- _WHAT IS EXPECTED_
Output the data below exactly as it is, dropping the pictures from your copy.

- _DATA RECORDS_
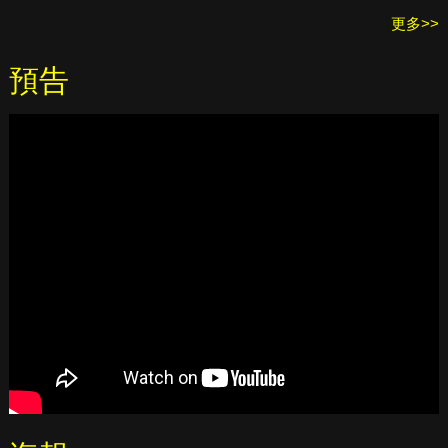
更多>>
預告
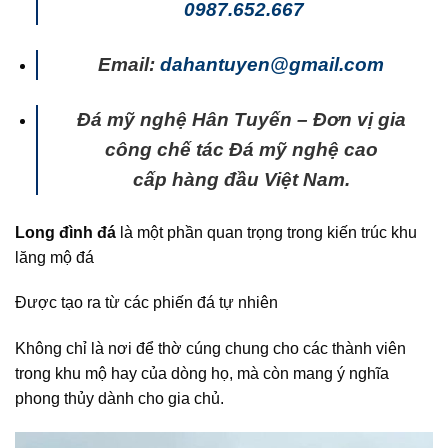
0987.652.667
Email:
dahantuyen@gmail.com
Đá mỹ nghệ Hân Tuyến – Đơn vị gia
công chế tác Đá mỹ nghệ cao
cấp hàng đầu Việt Nam.
Long đình đá
là một phần quan trọng trong kiến trúc khu
lăng mộ đá
Được tạo ra từ các phiến đá tự nhiên
Không chỉ là nơi để thờ cúng chung cho các thành viên
trong khu mộ hay của dòng họ, mà còn mang ý nghĩa
phong thủy dành cho gia chủ.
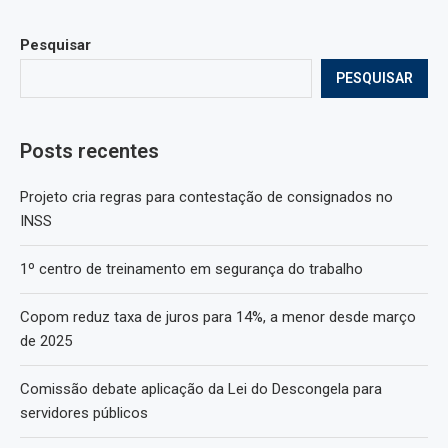
Pesquisar
PESQUISAR
Posts recentes
Projeto cria regras para contestação de consignados no
INSS
1º centro de treinamento em segurança do trabalho
Copom reduz taxa de juros para 14%, a menor desde março
de 2025
Comissão debate aplicação da Lei do Descongela para
servidores públicos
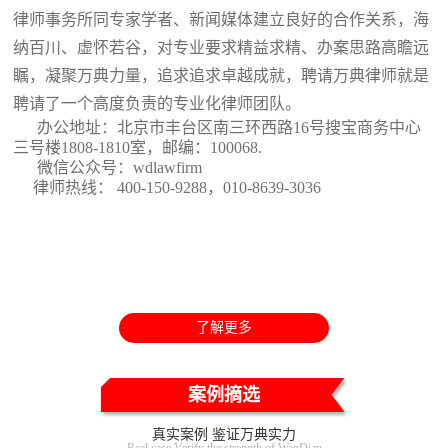
律师事务所同专家学者、新闻媒体建立良好的合作关系，海
纳百川、虚怀若谷，对专业要求精益求精、办案思路高瞻远
瞩，凝聚万典力量，追求追求卓越成就，聘请万典律师就是
聘请了一个高度负责的专业化律师团队。
办公地址：北京市丰台区南三环西路16号搜宝商务中心
三号楼1808-1810室
，邮编：100068.
微信公众号：wdlawfirm
律师热线： 400-150-9288，010-8639-3036
了解更多
案例摘选
真实案例 鉴证万典实力
Real case Verify the strength of WanDian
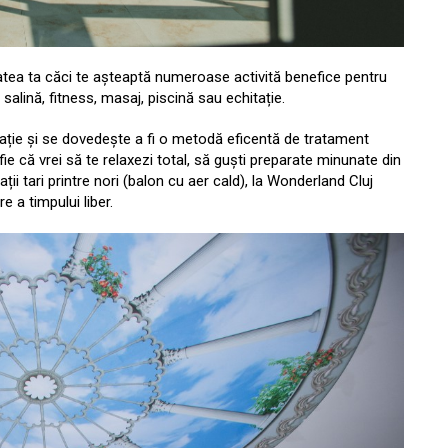
nătatea ta căci te așteaptă numeroase activită benefice pentru
salină, fitness, masaj, piscină sau echitație.
erație și se dovedește a fi o metodă eficentă de tratament
fie că vrei să te relaxezi total, să guști preparate minunate din
ii tari printre nori (balon cu aer cald), la Wonderland Cluj
 a timpului liber.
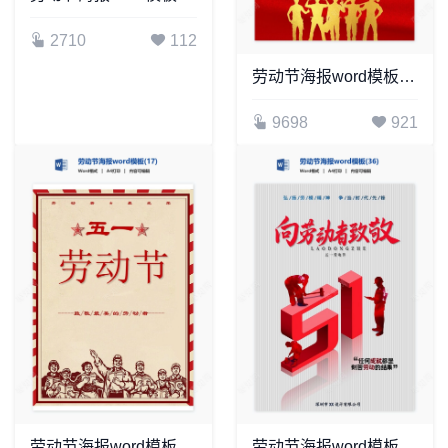
2710
112
劳动节海报word模板(34)
9698
921
劳动节海报word模板(17)
劳动节海报word模板(36)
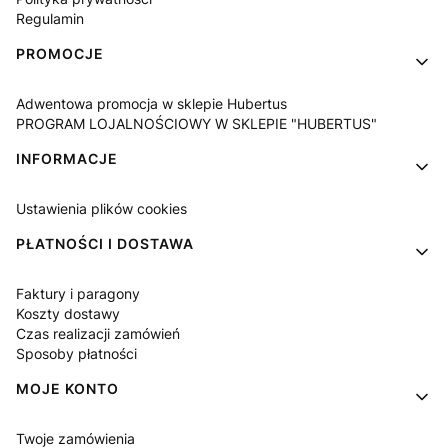
Regulamin
PROMOCJE
Adwentowa promocja w sklepie Hubertus
PROGRAM LOJALNOŚCIOWY W SKLEPIE "HUBERTUS"
INFORMACJE
Ustawienia plików cookies
PŁATNOŚCI I DOSTAWA
Faktury i paragony
Koszty dostawy
Czas realizacji zamówień
Sposoby płatności
MOJE KONTO
Twoje zamówienia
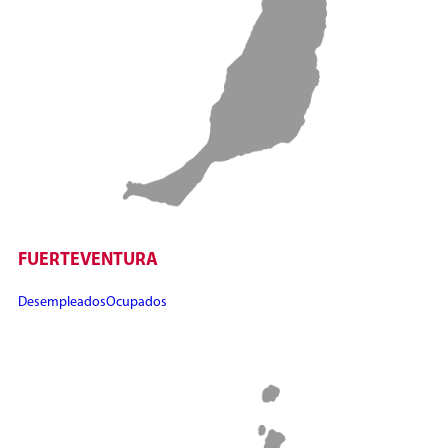
FUERTEVENTURA
Desempleados
Ocupados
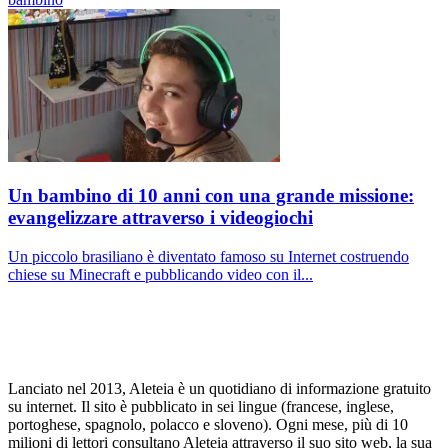
Un bambino di 10 anni con una grande missione:
evangelizzare attraverso i videogiochi
Un piccolo brasiliano è diventato famoso su Internet costruendo
chiese su Minecraft e pubblicando video con il...
Lanciato nel 2013, Aleteia è un quotidiano di informazione gratuito
su internet. Il sito è pubblicato in sei lingue (francese, inglese,
portoghese, spagnolo, polacco e sloveno). Ogni mese, più di 10
milioni di lettori consultano Aleteia attraverso il suo sito web, la sua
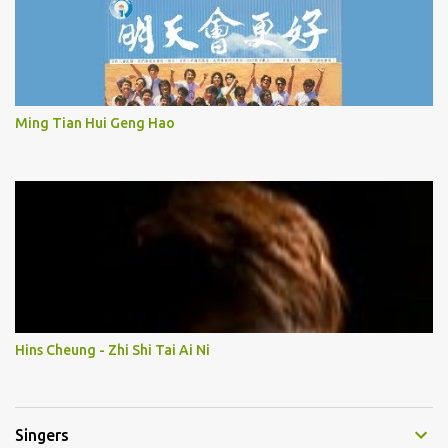
Ming Tian Hui Geng Hao
Hins Cheung - Zhi Shi Tai Ai Ni
Singers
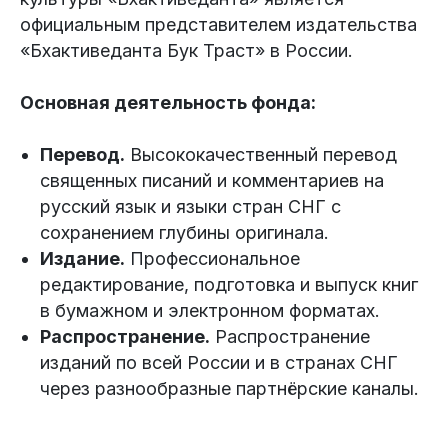
официальным представителем издательства
«Бхактиведанта Бук Траст» в России.
Основная деятельность фонда:
Перевод.
Высококачественный перевод
священных писаний и комментариев на
русский язык и языки стран СНГ с
сохранением глубины оригинала.
Издание.
Профессиональное
редактирование, подготовка и выпуск книг
в бумажном и электронном форматах.
Распространение.
Распространение
изданий по всей России и в странах СНГ
через разнообразные партнёрские каналы.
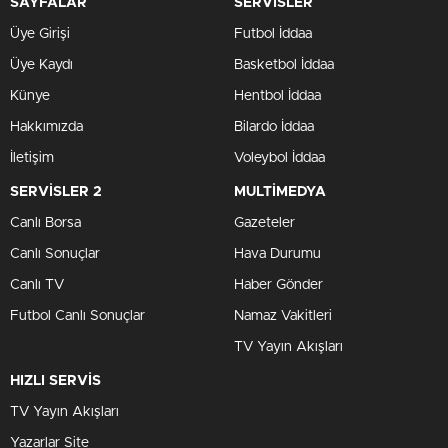
SAYFALAR
SERVİSLER
Üye Girişi
Futbol İddaa
Üye Kaydı
Basketbol İddaa
Künye
Hentbol İddaa
Hakkımızda
Bilardo İddaa
İletişim
Voleybol İddaa
SERVİSLER 2
MULTİMEDYA
Canlı Borsa
Gazeteler
Canlı Sonuçlar
Hava Durumu
Canlı TV
Haber Gönder
Futbol Canlı Sonuçlar
Namaz Vakitleri
TV Yayın Akışları
HIZLI SERVİS
TV Yayın Akışları
Yazarlar Site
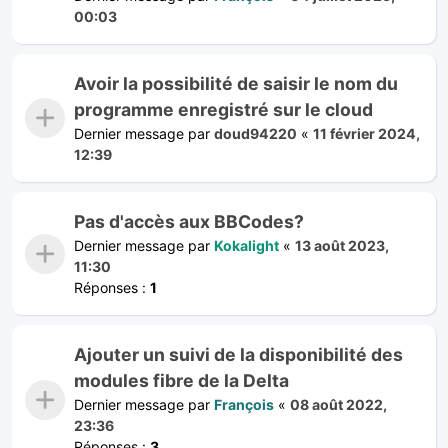
00:03
Avoir la possibilité de saisir le nom du
programme enregistré sur le cloud
Dernier message par
doud94220
«
11 février 2024,
12:39
Pas d'accès aux BBCodes?
Dernier message par
Kokalight
«
13 août 2023,
11:30
Réponses :
1
Ajouter un suivi de la disponibilité des
modules fibre de la Delta
Dernier message par
François
«
08 août 2022,
23:36
Réponses :
3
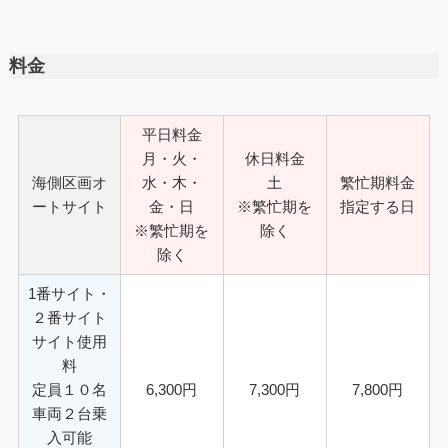
料金
平日料金
月・火・
休日料金
海側区画オ
水・木・
土
繁忙期料金
ートサイト
金・日
※繁忙期を
指定する日
※繁忙期を
除く
除く
1番サイト・
２番サイト
サイト使用
料
定員１０名
6,300円
7,300円
7,800円
車両２台乗
入可能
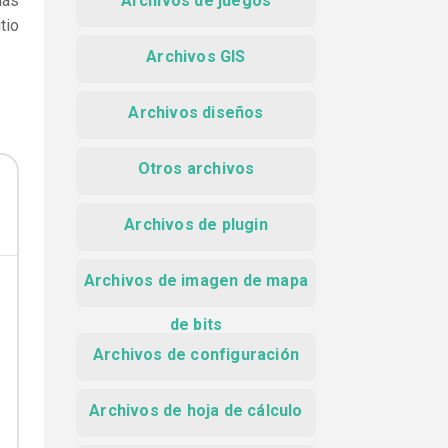
más
Archivos de juegos
tio
Archivos GIS
Archivos diseños
Otros archivos
Archivos de plugin
Archivos de imagen de mapa
de bits
Archivos de configuración
Archivos de hoja de cálculo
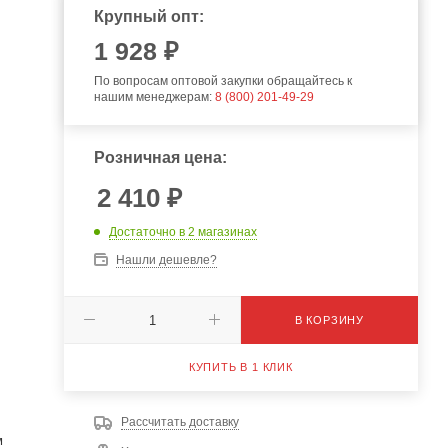
Крупный опт:
1 928 ₽
По вопросам оптовой закупки обращайтесь к
нашим менеджерам:
8 (800) 201-49-29
Розничная цена:
2 410
₽
Достаточно
в 2 магазинах
Нашли дешевле?
В КОРЗИНУ
КУПИТЬ В 1 КЛИК
Рассчитать доставку
м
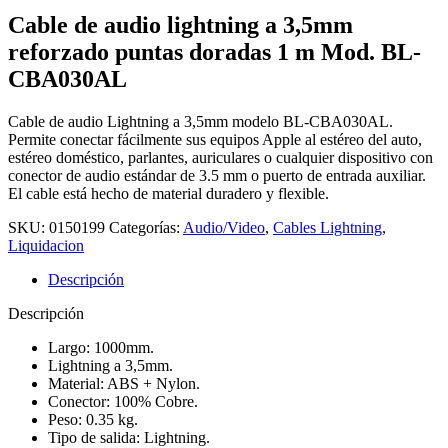
Cable de audio lightning a 3,5mm
reforzado puntas doradas 1 m Mod. BL-
CBA030AL
Cable de audio Lightning a 3,5mm modelo BL-CBA030AL.
Permite conectar fácilmente sus equipos Apple al estéreo del auto,
estéreo doméstico, parlantes, auriculares o cualquier dispositivo con
conector de audio estándar de 3.5 mm o puerto de entrada auxiliar.
El cable está hecho de material duradero y flexible.
SKU:
0150199
Categorías:
Audio/Video
,
Cables Lightning
,
Liquidacion
Descripción
Descripción
Largo: 1000mm.
Lightning a 3,5mm.
Material: ABS + Nylon.
Conector: 100% Cobre.
Peso: 0.35 kg.
Tipo de salida: Lightning.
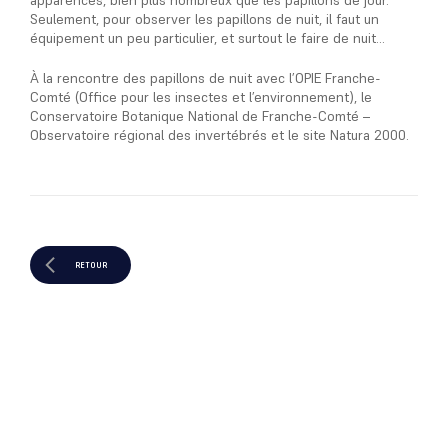
apparences, bien plus nombreux que les papillons de jour.
Seulement, pour observer les papillons de nuit, il faut un
équipement un peu particulier, et surtout le faire de nuit…
À la rencontre des papillons de nuit avec l’OPIE Franche-
Comté (Office pour les insectes et l’environnement), le
Conservatoire Botanique National de Franche-Comté –
Observatoire régional des invertébrés et le site Natura 2000.
RETOUR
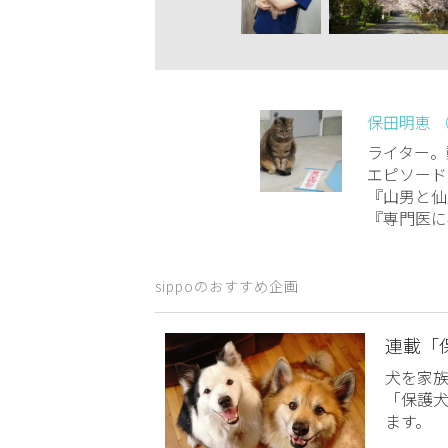
保田明恵 
ライター。
エピソード
『山男と仙
『専門医に
sippoのおすすめ企画
連載「
犬を家
「保護
ます。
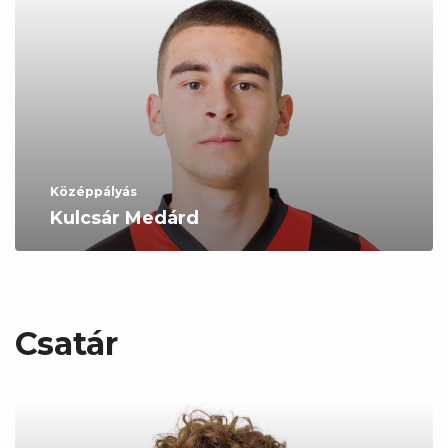
Középpályás
Kulcsár Medárd
Csatár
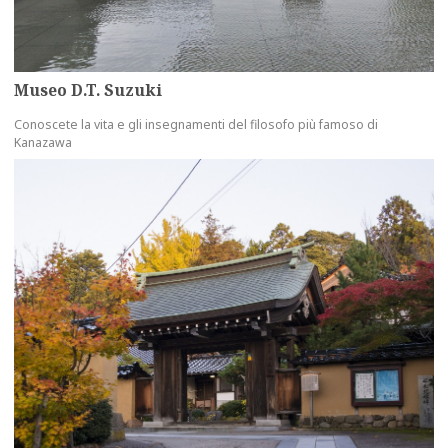
Museo D.T. Suzuki
Conoscete la vita e gli insegnamenti del filosofo più famoso di
Kanazawa
more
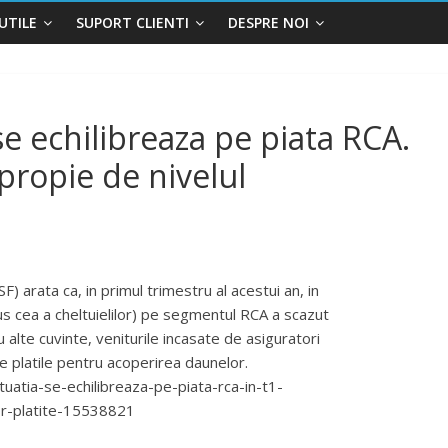
UTILE
SUPORT CLIENTI
DESPRE NOI
se echilibreaza pe piata RCA.
apropie de nivelul
) arata ca, in primul trimestru al acestui an, in
s cea a cheltuielilor) pe segmentul RCA a scazut
 alte cuvinte, veniturile incasate de asiguratori
e platile pentru acoperirea daunelor.
tuatia-se-echilibreaza-pe-piata-rca-in-t1-
lor-platite-15538821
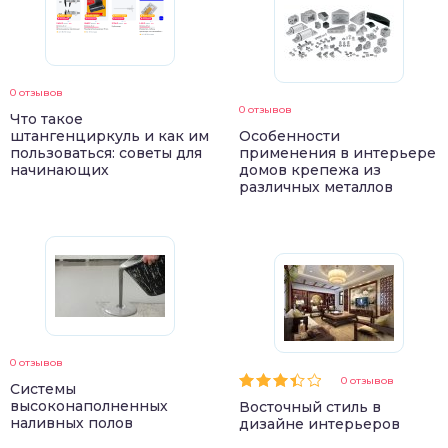
0 отзывов
0 отзывов
Что такое
штангенциркуль и как им
Особенности
пользоваться: советы для
применения в интерьере
начинающих
домов крепежа из
различных металлов
0 отзывов
0 отзывов
Системы
высоконаполненных
Восточный стиль в
наливных полов
дизайне интерьеров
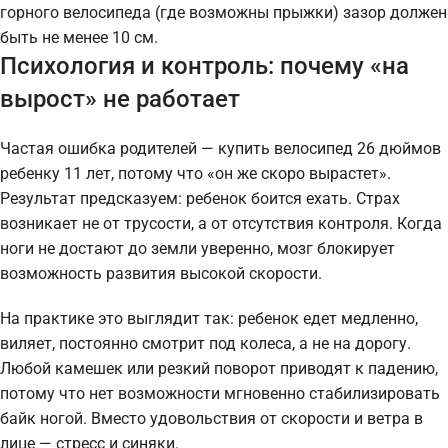
горного велосипеда (где возможны прыжки) зазор должен
быть не менее 10 см.
Психология и контроль: почему «на
вырост» не работает
Частая ошибка родителей — купить велосипед 26 дюймов
ребенку 11 лет, потому что «он же скоро вырастет».
Результат предсказуем: ребенок боится ехать. Страх
возникает не от трусости, а от отсутствия контроля. Когда
ноги не достают до земли уверенно, мозг блокирует
возможность развития высокой скорости.
На практике это выглядит так: ребенок едет медленно,
виляет, постоянно смотрит под колеса, а не на дорогу.
Любой камешек или резкий поворот приводят к падению,
потому что нет возможности мгновенно стабилизировать
байк ногой. Вместо удовольствия от скорости и ветра в
лице — стресс и синяки.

- _EXERCISE SOLUTION_
更多>>
預告
0987.652.667
Email:
dahantuyen@gmail.com
Đá mỹ nghệ Hân Tuyến – Đơn vị gia
công chế tác Đá mỹ nghệ cao
cấp hàng đầu Việt Nam.
Long đình đá
là một phần quan trọng trong kiến trúc khu
lăng mộ đá
Được tạo ra từ các phiến đá tự nhiên
Không chỉ là nơi để thờ cúng chung cho các thành viên
trong khu mộ hay của dòng họ, mà còn mang ý nghĩa
phong thủy dành cho gia chủ.
Pesquisar
PESQUISAR
Posts recentes
Projeto cria regras para contestação de consignados no
INSS
1º centro de treinamento em segurança do trabalho
Copom reduz taxa de juros para 14%, a menor desde março
de 2025
Comissão debate aplicação da Lei do Descongela para
servidores públicos
律师事务所同专家学者、新闻媒体建立良好的合作关系，海
纳百川、虚怀若谷，对专业要求精益求精、办案思路高瞻远
瞩，凝聚万典力量，追求追求卓越成就，聘请万典律师就是
聘请了一个高度负责的专业化律师团队。
办公地址：北京市丰台区南三环西路16号搜宝商务中心
三号楼1808-1810室
，邮编：100068.
微信公众号：wdlawfirm
律师热线： 400-150-9288，010-8639-3036
了解更多
案例摘选
真实案例 鉴证万典实力
Real case Verify the strength of WanDian
nătatea ta căci te așteaptă numeroase activită benefice pentru
salină, fitness, masaj, piscină sau echitație.
erație și se dovedește a fi o metodă eficentă de tratament
fie că vrei să te relaxezi total, să guști preparate minunate din
ii tari printre nori (balon cu aer cald), la Wonderland Cluj
 a timpului liber.
2710
112
劳动节海报word模板(34)
9698
921
劳动节海报word模板(17)
劳动节海报word模板(36)
Regulamin
PROMOCJE
Adwentowa promocja w sklepie Hubertus
PROGRAM LOJALNOŚCIOWY W SKLEPIE "HUBERTUS"
INFORMACJE
Ustawienia plików cookies
PŁATNOŚCI I DOSTAWA
Faktury i paragony
Koszty dostawy
Czas realizacji zamówień
Sposoby płatności
MOJE KONTO
Twoje zamówienia
FUERTEVENTURA
Desempleados
Ocupados
Un bambino di 10 anni con una grande missione:
evangelizzare attraverso i videogiochi
Un piccolo brasiliano è diventato famoso su Internet costruendo
chiese su Minecraft e pubblicando video con il...
Lanciato nel 2013, Aleteia è un quotidiano di informazione gratuito
su internet. Il sito è pubblicato in sei lingue (francese, inglese,
portoghese, spagnolo, polacco e sloveno). Ogni mese, più di 10
milioni di lettori consultano Aleteia attraverso il suo sito web, la sua
Ming Tian Hui Geng Hao
Hins Cheung - Zhi Shi Tai Ai Ni
Singers
официальным представителем издательства
«Бхактиведанта Бук Траст» в России.
Основная деятельность фонда:
Перевод.
Высококачественный перевод
священных писаний и комментариев на
русский язык и языки стран СНГ с
сохранением глубины оригинала.
Издание.
Профессиональное
редактирование, подготовка и выпуск книг
в бумажном и электронном форматах.
Распространение.
Распространение
изданий по всей России и в странах СНГ
через разнообразные партнёрские каналы.
SAYFALAR
SERVİSLER
Üye Girişi
Futbol İddaa
Üye Kaydı
Basketbol İddaa
Künye
Hentbol İddaa
Hakkımızda
Bilardo İddaa
İletişim
Voleybol İddaa
SERVİSLER 2
MULTİMEDYA
Canlı Borsa
Gazeteler
Canlı Sonuçlar
Hava Durumu
Canlı TV
Haber Gönder
Futbol Canlı Sonuçlar
Namaz Vakitleri
TV Yayın Akışları
HIZLI SERVİS
TV Yayın Akışları
Yazarlar Site
00:03
Avoir la possibilité de saisir le nom du
programme enregistré sur le cloud
Dernier message par
doud94220
«
11 février 2024,
12:39
Pas d'accès aux BBCodes?
Dernier message par
Kokalight
«
13 août 2023,
11:30
Réponses :
1
Ajouter un suivi de la disponibilité des
modules fibre de la Delta
Dernier message par
François
«
08 août 2022,
23:36
Réponses :
3
料金
平日料金
月・火・
休日料金
海側区画オ
水・木・
土
繁忙期料金
ートサイト
金・日
※繁忙期を
指定する日
※繁忙期を
除く
除く
1番サイト・
２番サイト
サイト使用
料
定員１０名
6,300円
7,300円
7,800円
車両２台乗
入可能
más
Archivos de juegos
tio
Archivos GIS
Archivos diseños
Otros archivos
Archivos de plugin
Archivos de imagen de mapa
de bits
Archivos de configuración
Archivos de hoja de cálculo
Крупный опт:
1 928 ₽
По вопросам оптовой закупки обращайтесь к
нашим менеджерам:
8 (800) 201-49-29
Розничная цена:
2 410
₽
Достаточно
в 2 магазинах
Нашли дешевле?
В КОРЗИНУ
КУПИТЬ В 1 КЛИК
Рассчитать доставку
м
Cable de audio lightning a 3,5mm
reforzado puntas doradas 1 m Mod. BL-
CBA030AL
Cable de audio Lightning a 3,5mm modelo BL-CBA030AL.
Permite conectar fácilmente sus equipos Apple al estéreo del auto,
estéreo doméstico, parlantes, auriculares o cualquier dispositivo con
conector de audio estándar de 3.5 mm o puerto de entrada auxiliar.
El cable está hecho de material duradero y flexible.
SKU:
0150199
Categorías:
Audio/Video
,
Cables Lightning
,
Liquidacion
Descripción
Descripción
Largo: 1000mm.
Lightning a 3,5mm.
Material: ABS + Nylon.
Conector: 100% Cobre.
Peso: 0.35 kg.
Tipo de salida: Lightning.
apparences, bien plus nombreux que les papillons de jour.
Seulement, pour observer les papillons de nuit, il faut un
équipement un peu particulier, et surtout le faire de nuit…
À la rencontre des papillons de nuit avec l’OPIE Franche-
Comté (Office pour les insectes et l’environnement), le
Conservatoire Botanique National de Franche-Comté –
Observatoire régional des invertébrés et le site Natura 2000.
RETOUR
保田明恵 
ライター。
エピソード
『山男と仙
『専門医に
sippoのおすすめ企画
連載「
犬を家
「保護
ます。
Középpályás
Kulcsár Medárd
Csatár
Museo D.T. Suzuki
Conoscete la vita e gli insegnamenti del filosofo più famoso di
Kanazawa
more
UTILE
SUPORT CLIENTI
DESPRE NOI
se echilibreaza pe piata RCA.
apropie de nivelul
) arata ca, in primul trimestru al acestui an, in
s cea a cheltuielilor) pe segmentul RCA a scazut
 alte cuvinte, veniturile incasate de asiguratori
e platile pentru acoperirea daunelor.
tuatia-se-echilibreaza-pe-piata-rca-in-t1-
lor-platite-15538821
0 отзывов
0 отзывов
Что такое
штангенциркуль и как им
Особенности
пользоваться: советы для
применения в интерьере
начинающих
домов крепежа из
различных металлов
0 отзывов
0 отзывов
Системы
высоконаполненных
Восточный стиль в
наливных полов
дизайне интерьеров
горного велосипеда (где возможны прыжки) зазор должен
быть не менее 10 см.
Психология и контроль: почему «на
вырост» не работает
Частая ошибка родителей — купить велосипед 26 дюймов
ребенку 11 лет, потому что «он же скоро вырастет».
Результат предсказуем: ребенок боится ехать. Страх
возникает не от трусости, а от отсутствия контроля. Когда
ноги не достают до земли уверенно, мозг блокирует
возможность развития высокой скорости.
На практике это выглядит так: ребенок едет медленно,
виляет, постоянно смотрит под колеса, а не на дорогу.
Любой камешек или резкий поворот приводят к падению,
потому что нет возможности мгновенно стабилизировать
байк ногой. Вместо удовольствия от скорости и ветра в
лице — стресс и синяки.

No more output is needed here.